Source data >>
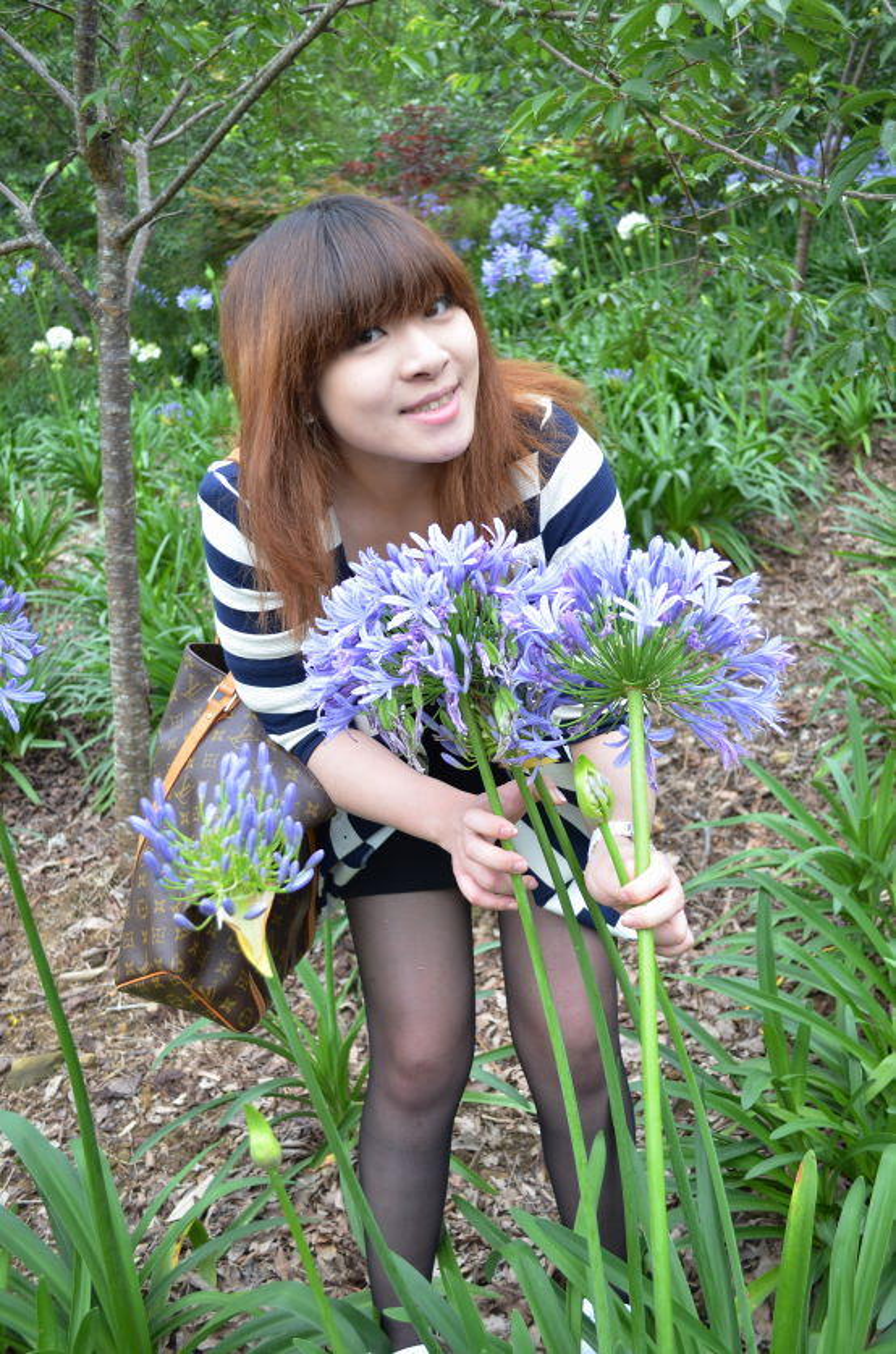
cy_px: 677
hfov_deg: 36.7
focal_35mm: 36
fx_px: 1351
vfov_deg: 53.2
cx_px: 448
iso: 200
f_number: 4
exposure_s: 1/125
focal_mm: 24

To-do item >> Taking each record in turn, retype it exactly and drop any picture.

Your solution >>
cy_px: 677
hfov_deg: 36.7
focal_35mm: 36
fx_px: 1351
vfov_deg: 53.2
cx_px: 448
iso: 200
f_number: 4
exposure_s: 1/125
focal_mm: 24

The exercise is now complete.